There are several wonderful aspects to this study. First of all, it followed students from 11 schools in 8 states, giving it a more universal flavor than many similar studies. Second, it tested the students (all going into the 4th grade) with the Scholastic Reading Inventory assessment tool both at the beginning and end of summer to determine if in fact the students' reading skills rose, declined, or stayed the same.
Here are three of the findings of the study, quoted from the executive summary:
- Students who participated in the public library summer reading program scored higher on reading achievement tests at the beginning of the next school year than those students who did not participate and they gained in other ways as well.
- While students who reported that they did not participate in the public library summer reading program also improved reading scores, they did not reach the reading level of the students who did participate.

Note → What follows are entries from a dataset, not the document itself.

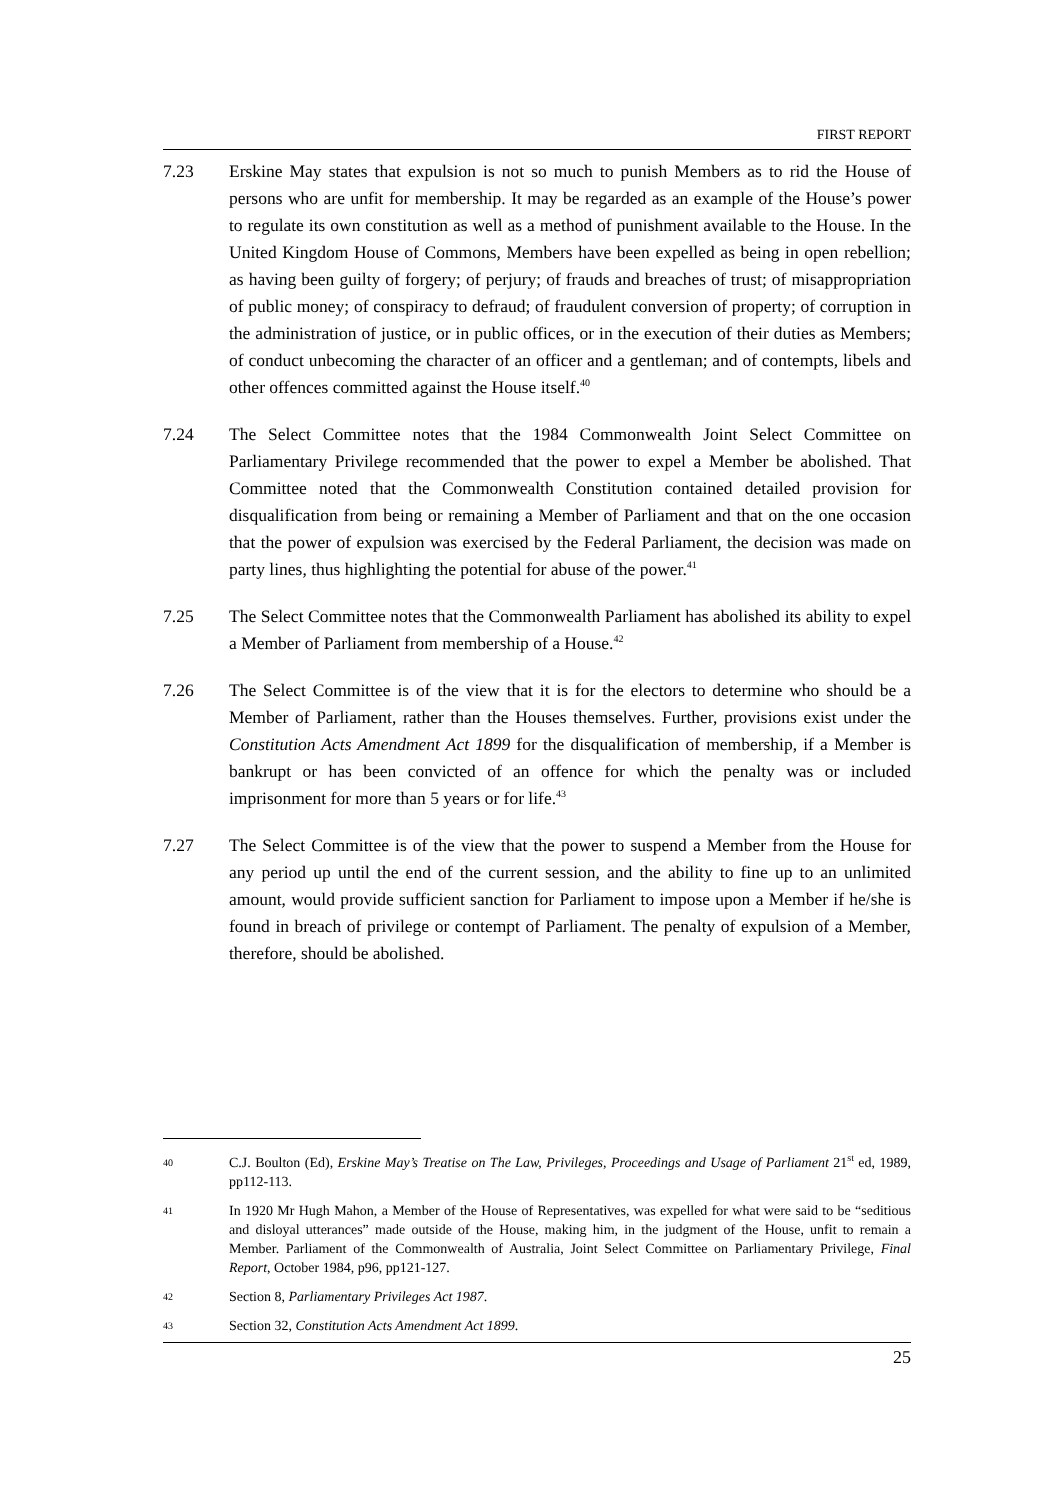FIRST REPORT
7.23 Erskine May states that expulsion is not so much to punish Members as to rid the House of persons who are unfit for membership. It may be regarded as an example of the House’s power to regulate its own constitution as well as a method of punishment available to the House. In the United Kingdom House of Commons, Members have been expelled as being in open rebellion; as having been guilty of forgery; of perjury; of frauds and breaches of trust; of misappropriation of public money; of conspiracy to defraud; of fraudulent conversion of property; of corruption in the administration of justice, or in public offices, or in the execution of their duties as Members; of conduct unbecoming the character of an officer and a gentleman; and of contempts, libels and other offences committed against the House itself.<sup>40</sup>
7.24 The Select Committee notes that the 1984 Commonwealth Joint Select Committee on Parliamentary Privilege recommended that the power to expel a Member be abolished. That Committee noted that the Commonwealth Constitution contained detailed provision for disqualification from being or remaining a Member of Parliament and that on the one occasion that the power of expulsion was exercised by the Federal Parliament, the decision was made on party lines, thus highlighting the potential for abuse of the power.<sup>41</sup>
7.25 The Select Committee notes that the Commonwealth Parliament has abolished its ability to expel a Member of Parliament from membership of a House.<sup>42</sup>
7.26 The Select Committee is of the view that it is for the electors to determine who should be a Member of Parliament, rather than the Houses themselves. Further, provisions exist under the Constitution Acts Amendment Act 1899 for the disqualification of membership, if a Member is bankrupt or has been convicted of an offence for which the penalty was or included imprisonment for more than 5 years or for life.<sup>43</sup>
7.27 The Select Committee is of the view that the power to suspend a Member from the House for any period up until the end of the current session, and the ability to fine up to an unlimited amount, would provide sufficient sanction for Parliament to impose upon a Member if he/she is found in breach of privilege or contempt of Parliament. The penalty of expulsion of a Member, therefore, should be abolished.
40
C.J. Boulton (Ed), Erskine May’s Treatise on The Law, Privileges, Proceedings and Usage of Parliament 21<sup>st</sup> ed, 1989, pp112-113.
41
In 1920 Mr Hugh Mahon, a Member of the House of Representatives, was expelled for what were said to be “seditious and disloyal utterances” made outside of the House, making him, in the judgment of the House, unfit to remain a Member. Parliament of the Commonwealth of Australia, Joint Select Committee on Parliamentary Privilege, Final Report, October 1984, p96, pp121-127.
42
Section 8, Parliamentary Privileges Act 1987.
43
Section 32, Constitution Acts Amendment Act 1899.
25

- Students who participated in the public library summer reading program had better reading skills at the end of third grade and scored higher on the standards test than the students who did not participate.
But then I read this in Fiore and Roman's SLJ article:
"Parents of summer reading program participants used the library more often, had more books at home, and offered more literary activities at home (such as reading with their children, visiting the library frequently, and providing Internet access) than parents whose kids didn't sit in on summer reading programs."
Library summer reading programs are fabulous, but of course they didn't necessarily cause parents to read more to their children and so on. In fact, it's findings like this one (and also the one above about summer reading club participants scoring higher on tests than their non-reading club peers at the beginning of the summer as well as at the end) that diminish the overall usefulness of this study.
As the authors of the article note in a section at the end called "Study Limitations," the participants of the study were self-selected. That is, there was no control group. Or to put it in the words of the study itself:
The design of this study was causal comparative, which is that student participants were not
randomly assigned or randomized between attending/not attending public library summer
reading programs but instead independently decided to participate or not participate. The
treatment condition of program attendance was not manipulated by the evaluation team. The
treatment condition of the study was the exposure of student participants to the public library summer reading programs at the partner public libraries, as selected by participants’ families.
I would argue that kids who take part in the summer reading program are already predisposed for the most part to be readers. Their parents encourage them to join the club and to stick with it, and while I am certain that reading programs might well spur them on to greater feats of reading and that they are obtaining fabulous books to read that they wouldn't necessarily have access to if they weren't in the reading program, it's possible that these "library kids" would read even if they didn't join the summer program. Their parents believe in the importance of libraries and have made books, reading, and libraries part of their lives. It's a no-brainer that those kids score higher on tests both before and after summer reading club. This study does not prove that summer reading programs cause a rise in reading scores; rather, it proves that library users tend to have higher reading scores in general, and that could well be because they belong to families that value reading and so have books in the home, bring their kids to the library, read to their kids, and so on.
Which of course points to the important role that libraries play for these families. And there is no doubt that libraries, by providing a literature-rich environment for all families, rich or poor, can and do play a role in leveling the playing field.
What I would like to see, however, is a study that follows children who are NOT library users and have never joined a library summer reading program. One half of the kids would continue on as they always have and not join the program, while the other half would join and participate for the first time. One assumes that the test scores for both groups would be much the same at the beginning of the summer. The question is - would one summer of library reading program make a difference in reading scores at the end of summer?
Libraries' role in raising reading scores is much greater than just encouraging reading during the summer. To have the greatest effect, we need to reach families when their children are very young, or not even born, and convince them of the importance of making books, reading, and the library a part of their children's lives from birth on. If parents read to their babies, toddlers, and preschoolers regularly, those kids will take to reading like ducks to water and will come to the library over the summer, not because they need to be encourage to read but because they need fuel for their book addictions.
The Dominican study is important, but it doesn't go far enough in the role the library summer reading program can have for NON-library users. I agree with all of Fiore and Roman's "calls to action" in the article, and most particularly with the statement that librarians need to team up with teachers to "...identify nonreaders and under-performing students, reach out to them, and draw them into the library," to reach out to families and caregivers, and to spend special attention on creating programs that attract boys.
In addition, there are no doubt summer reading programs that are more effective at encouraging reading than others. The study purposefully didn't address this, but it would be a fascinating basis for a study. What works? What doesn't? Immersed as I am in designing our 2011 program, I'd love a little research on this.
One thing is certain. The more you read, the better you get at it, and you're more likely to read if you can find a book you enjoy. So there you have it - a worthy role (one of so many) for librarians to play all summer and throughout the year!